The Nordic DFI investment in Starsight follows an announcement by Danish DFI, Investment Fund for Developing Countries, of a Series B investment of $38 million into another West African hybrid solar company, Daystar Power.

Solar for Nigerian C&I market is expanding rapidly

Like most of sub-Saharan Africa, Nigeria’s C&I market has been ripe for exploitation by solar energy provides for a while now. Power Africa says Nigeria has the potential to generate 12,522MW of electricity but most days they only produce around 4,000MW.

A 2019 Bloomberg NEF report about the uptake of solar energy into the sub-Saharan African C&I market pointed out that high electricity tariffs, falling PV prices and a lack of grid reliability across the region was growing sale of on-site solar to business customers. The report, Solar for Business in Sub-Saharan African, posited that the C&I market across the region was growing, not because of legal and regulatory support but because of economics. Onsite solar power is cheaper than electricity tariffs paid by C&I clients in half the markets mentioned in the report.

Lockdowns caused by the COVID-19 pandemic have seriously disrupted the world’s energy sector though and the International Energy Agency in its World Energy Report 2020 said they could not yet tell how the crises would affect the clean energy transition in the short term. Solar energy though was consistently at the heart of every possible scenario it painted about what could happen over the next decade.
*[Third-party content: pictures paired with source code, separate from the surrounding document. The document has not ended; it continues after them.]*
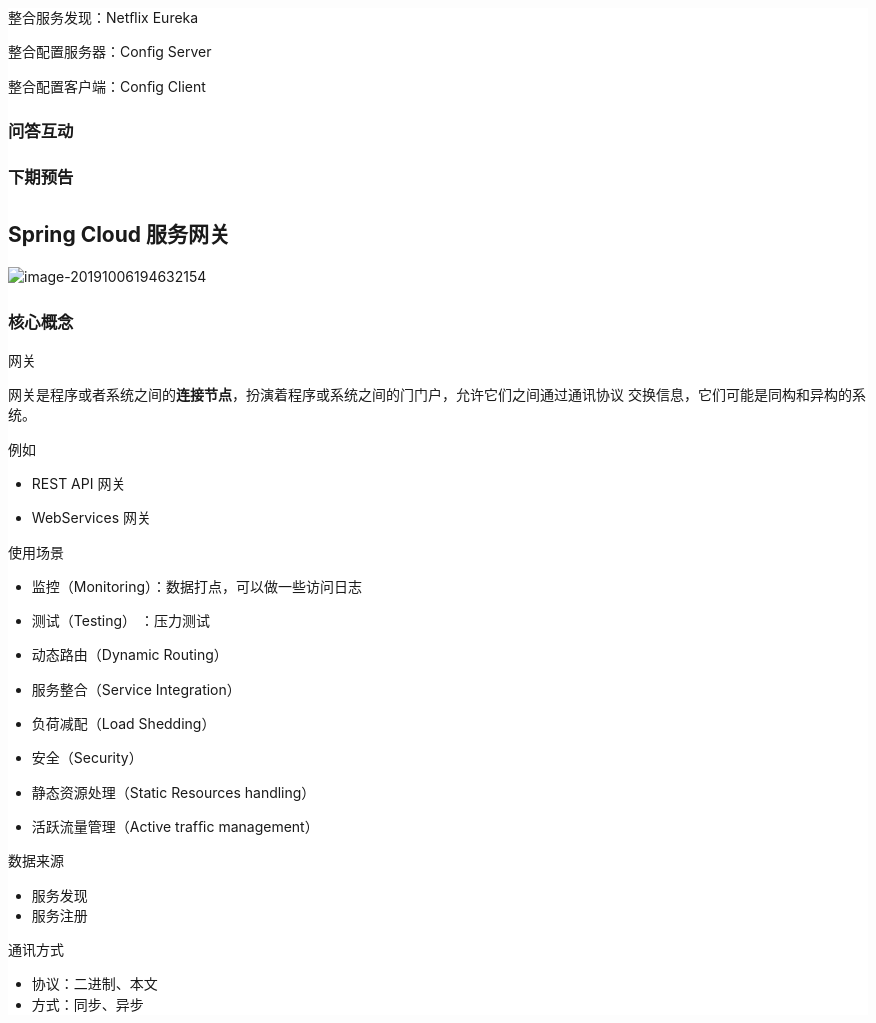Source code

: 整合服务发现：Netﬂix Eureka

整合配置服务器：Conﬁg Server 

整合配置客户端：Conﬁg Client



### 问答互动 

### 下期预告









## Spring Cloud 服务网关

![image-20191006194632154](/Users/zengxiangfei/Documents/mywiki/spring/images/image-20191006194632154.png)

### 核心概念

⽹关

⽹关是程序或者系统之间的**连接节点**，扮演着程序或系统之间的⻔门户，允许它们之间通过通讯协议 交换信息，它们可能是同构和异构的系统。

例如

- REST API ⽹关

- WebServices ⽹关



使⽤场景

- 监控（Monitoring）：数据打点，可以做一些访问日志
- 测试（Testing） ：压力测试
- 动态路由（Dynamic Routing） 
- 服务整合（Service Integration） 
- 负荷减配（Load Shedding）

- 安全（Security） 
- 静态资源处理（Static Resources handling）

- 活跃流量管理（Active trafﬁc management）



数据来源

- 服务发现 
- 服务注册

通讯⽅式

- 协议：⼆进制、本⽂ 
- ⽅式：同步、异步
That IEA report noted that solar projects consistently offer some of the lowest- cost electricity ever and would be the main driver of growth of power projects to meet global electricity needs in the foreseeable future.

Eero Pekkanen, Finfund senior investment manager: “Starsight has succeeded in building a well-functioning model by providing cleaner, cheaper and more reliable electricity to clients across Nigeria and Ghana. It has been a delight to see the company grow from a pioneer in the C&I field to a market leader inspiring the whole industry.”